Check whether a string slice contains a certain value in Go

If you have a slice of strings in an arbitrary order, finding if a value exists in the slice requires O(n) time. This applies to all languages.

If you intend to do a search over and over again, you can use other data structures to make lookups faster. However, building these structures require at least O(n) time. So you will only get benefits if you do lookups using the data structure more than once.

For example, you could load your strings into a map. Then lookups would take O(1) time. Insertions also take O(1) time making the initial build take O(n) time:

set := make(map[string]bool)
for _, v := range list {
    set[v] = true
}

fmt.Println(set["b"])

You can also sort your string slice and then do a binary search. Binary searches occur in O(log(n)) time. Building can take O(n*log(n)) time.

sort.Strings(list)
i := sort.SearchStrings(list, "b")
fmt.Println(i < len(list) && list[i] == "b")

Although in theory given an infinite number of values, a map is faster, in practice it is very likely searching a sorted list will be faster. You need to benchmark it yourself.
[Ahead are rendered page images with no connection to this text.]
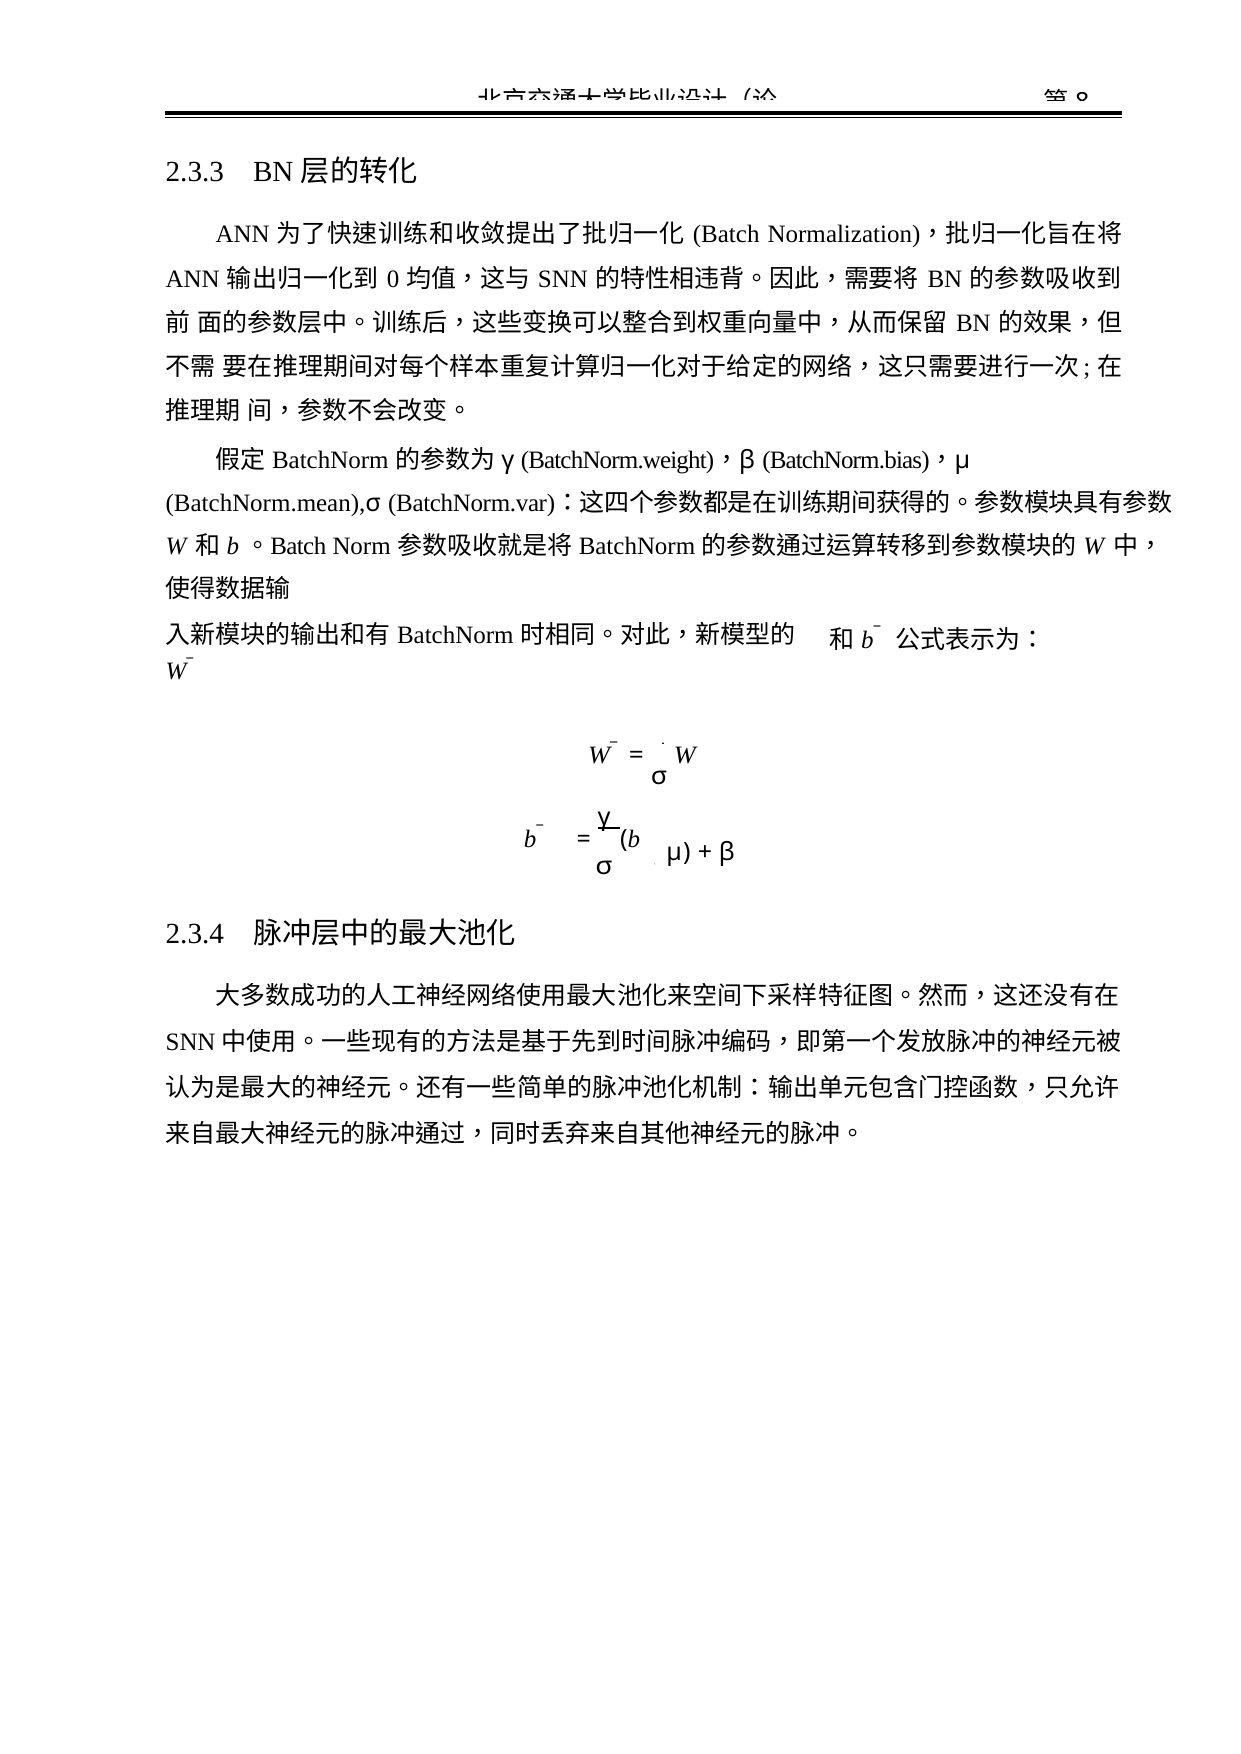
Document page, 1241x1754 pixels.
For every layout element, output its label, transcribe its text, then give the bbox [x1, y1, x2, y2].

text 和 b¯ 公式表示为： [829, 619, 1186, 656]
text 假定 BatchNorm 的参数为 γ (BatchNorm.weight)，β (BatchNorm.bias)，µ (BatchNorm.mean),σ (BatchNorm.var)：这四个参数都是在训练期间获得的。参数模块具有参数 W 和 b 。Batch­ Norm 参数吸收就是将 BatchNorm 的参数通过运算转移到参数模块的 W 中，使得数据输 [165, 442, 1176, 605]
text W¯ = σ W [152, 734, 1131, 792]
text b¯ = γ (b [152, 814, 639, 856]
text σ [152, 856, 612, 879]
subtitle 2.3.4 脉冲层中的最大池化 [165, 912, 1176, 952]
text 大多数成功的人工神经网络使用最大池化来空间下采样特征图。然而，这还没有在 SNN 中使用。一些现有的方法是基于先到时间脉冲编码，即第一个发放脉冲的神经元被 认为是最大的神经元。还有一些简单的脉冲池化机制：输出单元包含门控函数，只允许 来自最大神经元的脉冲通过，同时丢弃来自其他神经元的脉冲。 [165, 978, 1122, 1150]
subtitle 2.3.3 BN 层的转化 [165, 150, 1176, 190]
text µ) + β [666, 833, 1186, 867]
text 入新模块的输出和有 BatchNorm 时相同。对此，新模型的 W¯ [165, 617, 816, 685]
text ANN 为了快速训练和收敛提出了批归一化 (Batch Normalization)，批归一化旨在将 ANN 输出归一化到 0 均值，这与 SNN 的特性相违背。因此，需要将 BN 的参数吸收到前 面的参数层中。训练后，这些变换可以整合到权重向量中，从而保留 BN 的效果，但不需 要在推理期间对每个样本重复计算归一化对于给定的网络，这只需要进行一次; 在推理期 间，参数不会改变。 [165, 216, 1122, 427]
You can use a map, and have the value e.g. a bool

m := map[string] bool {"a":true, "b":true, "x":true}
if m["a"] { // will be false if "a" is not in the map
    //it was in the map
}

There's also the sort package, so you could sort and binary search your slices

To replace sets you should use a map[string]struct{}. This is efficient and considered idiomatic, the "values" take absolutely no space.

Initialize the set:

set := make(map[string]struct{})

Put an item :

set["item"]=struct{}{}

Check whether an item is present:

_, isPresent := set["item"]

Remove an item:

delete(set, "item")